У студентов художки затравленная грусть в глазах. Нет, порой они дурачатся. Втаскивают в мастерскую скелет, под всеобщий смех драпируют его в простыню – ни дать ни взять слегка усохший Август из Прима-Порта, с которого облезло все мясо. Вставляют в его клацающую челюсть трубку и сами, пока не видят профессора, закуривают с Августом за компанию. Но все это не меняет расположения звезд. На защите дипломной работы в просторном зале маститые профессора, из которых сыплется труха академизма, похвалят за сходство с Серовым, за колорит, поэзию и цельность. А потом вчерашние студенты выйдут за стены художки, помыкаются, забросят кисти, забудут запах масла и растворителя и займутся чем-нибудь… Диджитал-артом, еще какой-нибудь хренью, на худой конец преподаванием рисунка где-нибудь в жопе мира. Какая еще живопись? Ну в самом деле, бога побойтесь. Кто такие эти художники, упрямо не выпускающие из руки кисть? Стадо невменяемых бизонов. Вымершие троглодиты. Искусство кончилось. Акт творения превратился в акт напряжения кишечника и расфасовку арт-дерьма по консервным баночкам.

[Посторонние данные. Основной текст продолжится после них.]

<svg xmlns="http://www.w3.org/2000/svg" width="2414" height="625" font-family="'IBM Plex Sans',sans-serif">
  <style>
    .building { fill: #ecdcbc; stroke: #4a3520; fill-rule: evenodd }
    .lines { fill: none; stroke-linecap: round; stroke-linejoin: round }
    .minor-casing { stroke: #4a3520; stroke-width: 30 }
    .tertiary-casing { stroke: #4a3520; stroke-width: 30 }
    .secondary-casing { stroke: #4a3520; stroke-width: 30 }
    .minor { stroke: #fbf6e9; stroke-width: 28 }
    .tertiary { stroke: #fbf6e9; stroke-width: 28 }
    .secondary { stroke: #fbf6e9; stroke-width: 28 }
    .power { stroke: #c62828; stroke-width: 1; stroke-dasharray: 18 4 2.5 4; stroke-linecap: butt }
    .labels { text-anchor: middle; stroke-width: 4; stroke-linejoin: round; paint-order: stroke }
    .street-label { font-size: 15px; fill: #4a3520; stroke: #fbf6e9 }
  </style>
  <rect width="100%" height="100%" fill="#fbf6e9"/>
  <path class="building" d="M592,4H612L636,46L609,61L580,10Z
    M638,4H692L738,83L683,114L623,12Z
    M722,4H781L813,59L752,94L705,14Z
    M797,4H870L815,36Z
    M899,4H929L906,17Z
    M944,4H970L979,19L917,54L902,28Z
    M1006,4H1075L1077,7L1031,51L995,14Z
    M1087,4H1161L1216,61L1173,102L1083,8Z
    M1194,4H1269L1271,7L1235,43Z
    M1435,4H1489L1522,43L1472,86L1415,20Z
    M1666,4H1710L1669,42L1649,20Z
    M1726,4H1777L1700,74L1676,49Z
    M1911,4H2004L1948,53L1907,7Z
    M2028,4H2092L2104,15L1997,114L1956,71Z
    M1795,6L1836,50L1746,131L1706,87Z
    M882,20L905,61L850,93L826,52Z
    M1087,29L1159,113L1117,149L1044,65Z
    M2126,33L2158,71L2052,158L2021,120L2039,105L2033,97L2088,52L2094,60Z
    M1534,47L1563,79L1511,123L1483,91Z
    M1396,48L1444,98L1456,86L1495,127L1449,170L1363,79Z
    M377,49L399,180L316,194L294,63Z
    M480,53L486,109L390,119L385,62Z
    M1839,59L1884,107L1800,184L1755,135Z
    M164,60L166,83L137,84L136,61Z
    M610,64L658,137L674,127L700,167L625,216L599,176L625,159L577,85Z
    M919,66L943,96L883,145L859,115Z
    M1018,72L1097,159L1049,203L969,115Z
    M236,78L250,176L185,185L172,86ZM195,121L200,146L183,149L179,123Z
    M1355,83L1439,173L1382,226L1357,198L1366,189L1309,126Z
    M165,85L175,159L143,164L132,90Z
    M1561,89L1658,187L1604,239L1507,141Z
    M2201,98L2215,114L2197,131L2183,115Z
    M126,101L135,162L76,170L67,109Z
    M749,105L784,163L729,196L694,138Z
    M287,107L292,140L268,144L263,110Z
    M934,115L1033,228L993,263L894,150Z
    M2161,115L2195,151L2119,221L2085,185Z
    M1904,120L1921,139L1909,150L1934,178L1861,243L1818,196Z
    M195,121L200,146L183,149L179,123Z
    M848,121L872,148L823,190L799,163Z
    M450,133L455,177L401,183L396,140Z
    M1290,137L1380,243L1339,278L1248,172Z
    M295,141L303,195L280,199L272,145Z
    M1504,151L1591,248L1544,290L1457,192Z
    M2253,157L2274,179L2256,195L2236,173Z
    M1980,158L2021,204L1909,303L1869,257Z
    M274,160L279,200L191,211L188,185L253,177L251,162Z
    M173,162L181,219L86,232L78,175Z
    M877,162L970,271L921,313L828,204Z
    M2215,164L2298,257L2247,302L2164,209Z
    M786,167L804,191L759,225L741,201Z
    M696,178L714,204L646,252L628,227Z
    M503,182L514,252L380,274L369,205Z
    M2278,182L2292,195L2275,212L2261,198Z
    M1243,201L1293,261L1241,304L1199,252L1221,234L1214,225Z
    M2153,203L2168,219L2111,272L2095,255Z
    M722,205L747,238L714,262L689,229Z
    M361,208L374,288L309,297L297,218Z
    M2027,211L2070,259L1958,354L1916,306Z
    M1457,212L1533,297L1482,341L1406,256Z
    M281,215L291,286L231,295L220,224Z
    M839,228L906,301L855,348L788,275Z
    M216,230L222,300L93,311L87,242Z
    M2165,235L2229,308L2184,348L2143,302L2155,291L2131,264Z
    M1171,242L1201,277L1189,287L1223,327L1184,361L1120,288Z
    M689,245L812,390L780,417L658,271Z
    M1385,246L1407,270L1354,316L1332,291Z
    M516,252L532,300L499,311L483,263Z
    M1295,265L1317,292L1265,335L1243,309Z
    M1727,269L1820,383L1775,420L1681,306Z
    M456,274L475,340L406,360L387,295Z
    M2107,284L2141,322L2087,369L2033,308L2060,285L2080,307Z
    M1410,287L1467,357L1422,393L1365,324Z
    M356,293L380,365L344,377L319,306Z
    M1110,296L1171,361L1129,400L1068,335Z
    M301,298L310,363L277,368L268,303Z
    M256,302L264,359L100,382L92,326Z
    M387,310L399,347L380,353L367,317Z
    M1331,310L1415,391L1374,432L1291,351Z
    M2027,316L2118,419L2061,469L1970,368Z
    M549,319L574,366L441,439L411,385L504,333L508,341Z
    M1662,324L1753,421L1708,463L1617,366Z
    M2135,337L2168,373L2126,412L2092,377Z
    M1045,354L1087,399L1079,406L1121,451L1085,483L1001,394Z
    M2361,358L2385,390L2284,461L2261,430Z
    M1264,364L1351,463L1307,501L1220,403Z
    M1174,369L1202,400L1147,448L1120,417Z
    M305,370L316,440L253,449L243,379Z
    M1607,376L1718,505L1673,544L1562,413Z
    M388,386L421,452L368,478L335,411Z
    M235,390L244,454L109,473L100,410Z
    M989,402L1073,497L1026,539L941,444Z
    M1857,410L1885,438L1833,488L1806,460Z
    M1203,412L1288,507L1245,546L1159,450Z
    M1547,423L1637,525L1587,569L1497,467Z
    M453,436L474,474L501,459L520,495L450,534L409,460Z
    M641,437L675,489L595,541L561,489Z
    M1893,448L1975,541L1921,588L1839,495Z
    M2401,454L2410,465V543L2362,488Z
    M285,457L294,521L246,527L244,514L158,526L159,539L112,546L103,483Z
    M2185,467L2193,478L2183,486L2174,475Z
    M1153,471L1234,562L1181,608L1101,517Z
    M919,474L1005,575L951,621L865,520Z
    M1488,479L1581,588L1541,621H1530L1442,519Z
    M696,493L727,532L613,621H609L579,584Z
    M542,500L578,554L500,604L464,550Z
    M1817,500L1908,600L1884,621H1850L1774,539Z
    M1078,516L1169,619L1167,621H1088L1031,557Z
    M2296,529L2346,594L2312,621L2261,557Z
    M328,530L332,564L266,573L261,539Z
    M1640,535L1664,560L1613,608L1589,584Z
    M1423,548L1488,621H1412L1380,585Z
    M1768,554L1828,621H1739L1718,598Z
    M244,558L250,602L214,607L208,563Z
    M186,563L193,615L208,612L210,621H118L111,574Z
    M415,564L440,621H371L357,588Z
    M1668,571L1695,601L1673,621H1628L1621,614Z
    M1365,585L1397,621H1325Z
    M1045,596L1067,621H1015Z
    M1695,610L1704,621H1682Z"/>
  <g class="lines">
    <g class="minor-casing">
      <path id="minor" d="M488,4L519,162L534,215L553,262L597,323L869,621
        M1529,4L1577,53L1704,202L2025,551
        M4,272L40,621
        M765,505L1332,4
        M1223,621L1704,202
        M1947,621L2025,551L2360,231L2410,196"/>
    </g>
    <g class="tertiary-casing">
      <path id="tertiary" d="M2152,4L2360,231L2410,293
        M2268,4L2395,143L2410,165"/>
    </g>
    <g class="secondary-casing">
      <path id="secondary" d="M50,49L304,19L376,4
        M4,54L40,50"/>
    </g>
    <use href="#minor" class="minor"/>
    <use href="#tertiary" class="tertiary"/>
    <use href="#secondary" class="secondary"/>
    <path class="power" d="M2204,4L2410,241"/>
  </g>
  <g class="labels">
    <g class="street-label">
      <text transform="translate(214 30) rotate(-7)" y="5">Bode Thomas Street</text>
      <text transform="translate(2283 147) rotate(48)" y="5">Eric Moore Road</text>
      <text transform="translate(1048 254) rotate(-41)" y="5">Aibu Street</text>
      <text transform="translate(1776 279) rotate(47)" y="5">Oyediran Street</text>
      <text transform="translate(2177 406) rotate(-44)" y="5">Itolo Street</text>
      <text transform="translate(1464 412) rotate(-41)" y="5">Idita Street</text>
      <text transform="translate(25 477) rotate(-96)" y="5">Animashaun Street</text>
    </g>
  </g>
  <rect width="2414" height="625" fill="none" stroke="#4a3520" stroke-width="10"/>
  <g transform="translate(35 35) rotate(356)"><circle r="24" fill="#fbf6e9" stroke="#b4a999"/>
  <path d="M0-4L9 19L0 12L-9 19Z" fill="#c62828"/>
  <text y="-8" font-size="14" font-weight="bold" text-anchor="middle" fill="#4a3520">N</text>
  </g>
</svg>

Последнюю зиму в художке он помнил плохо – все больше шлялся по кабакам. Но отчего-то ярко запомнилось, как стоял один в рисовальном классе. За окнами метель. Круглый двор весь засыпан снегом. Как обычно в буран, намело на парадную лестницу сквозь открытые двери главного входа. Сквозняки гуляют по длинным коридорам и мастерским. Шаркающими шажками подходит вахтер Михалыч. Как все вахтеры и полотеры художки, Михалыч обожает ректора и Рембрандта. А еще почесать языком. Михалыч глубокомысленно потирает щетину на подбородке, смотрит на холст Гробина и высказывается:
– Свет не должен вот так падать. Свет – это духовное, даже физика признала, что нет в реальности световой материи, а есть только более или менее освещенные предметы. – Михалыч по рисовальным классам больше сорока лет бродит, ему лучше знать.
Гробин вздыхает:
– А не пойти бы тебе на хер, Михалыч?
Михалыч равнодушно шаркает прочь – за сорок лет он и не такое слышал.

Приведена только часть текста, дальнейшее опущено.